Stored data entries:
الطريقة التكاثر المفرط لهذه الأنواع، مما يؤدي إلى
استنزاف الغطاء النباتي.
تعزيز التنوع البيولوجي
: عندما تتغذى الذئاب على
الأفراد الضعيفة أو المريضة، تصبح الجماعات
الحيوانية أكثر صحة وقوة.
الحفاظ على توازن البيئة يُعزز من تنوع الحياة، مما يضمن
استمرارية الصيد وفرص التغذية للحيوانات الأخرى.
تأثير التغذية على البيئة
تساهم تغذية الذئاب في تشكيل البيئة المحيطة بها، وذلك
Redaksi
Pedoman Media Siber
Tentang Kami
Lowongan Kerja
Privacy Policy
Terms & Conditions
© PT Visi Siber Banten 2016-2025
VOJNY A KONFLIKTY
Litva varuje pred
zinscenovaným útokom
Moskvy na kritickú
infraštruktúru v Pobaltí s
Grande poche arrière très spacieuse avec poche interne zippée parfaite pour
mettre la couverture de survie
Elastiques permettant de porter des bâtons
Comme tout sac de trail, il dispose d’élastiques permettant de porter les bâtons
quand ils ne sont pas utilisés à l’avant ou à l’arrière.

● **Assignment**
Copy out the text of every item above, reproducing each line word for word and in the same order.

● **Answer to the exercise**
الطريقة التكاثر المفرط لهذه الأنواع، مما يؤدي إلى
استنزاف الغطاء النباتي.
تعزيز التنوع البيولوجي
: عندما تتغذى الذئاب على
الأفراد الضعيفة أو المريضة، تصبح الجماعات
الحيوانية أكثر صحة وقوة.
الحفاظ على توازن البيئة يُعزز من تنوع الحياة، مما يضمن
استمرارية الصيد وفرص التغذية للحيوانات الأخرى.
تأثير التغذية على البيئة
تساهم تغذية الذئاب في تشكيل البيئة المحيطة بها، وذلك
Redaksi
Pedoman Media Siber
Tentang Kami
Lowongan Kerja
Privacy Policy
Terms & Conditions
© PT Visi Siber Banten 2016-2025
VOJNY A KONFLIKTY
Litva varuje pred
zinscenovaným útokom
Moskvy na kritickú
infraštruktúru v Pobaltí s
Grande poche arrière très spacieuse avec poche interne zippée parfaite pour
mettre la couverture de survie
Elastiques permettant de porter des bâtons
Comme tout sac de trail, il dispose d’élastiques permettant de porter les bâtons
quand ils ne sont pas utilisés à l’avant ou à l’arrière.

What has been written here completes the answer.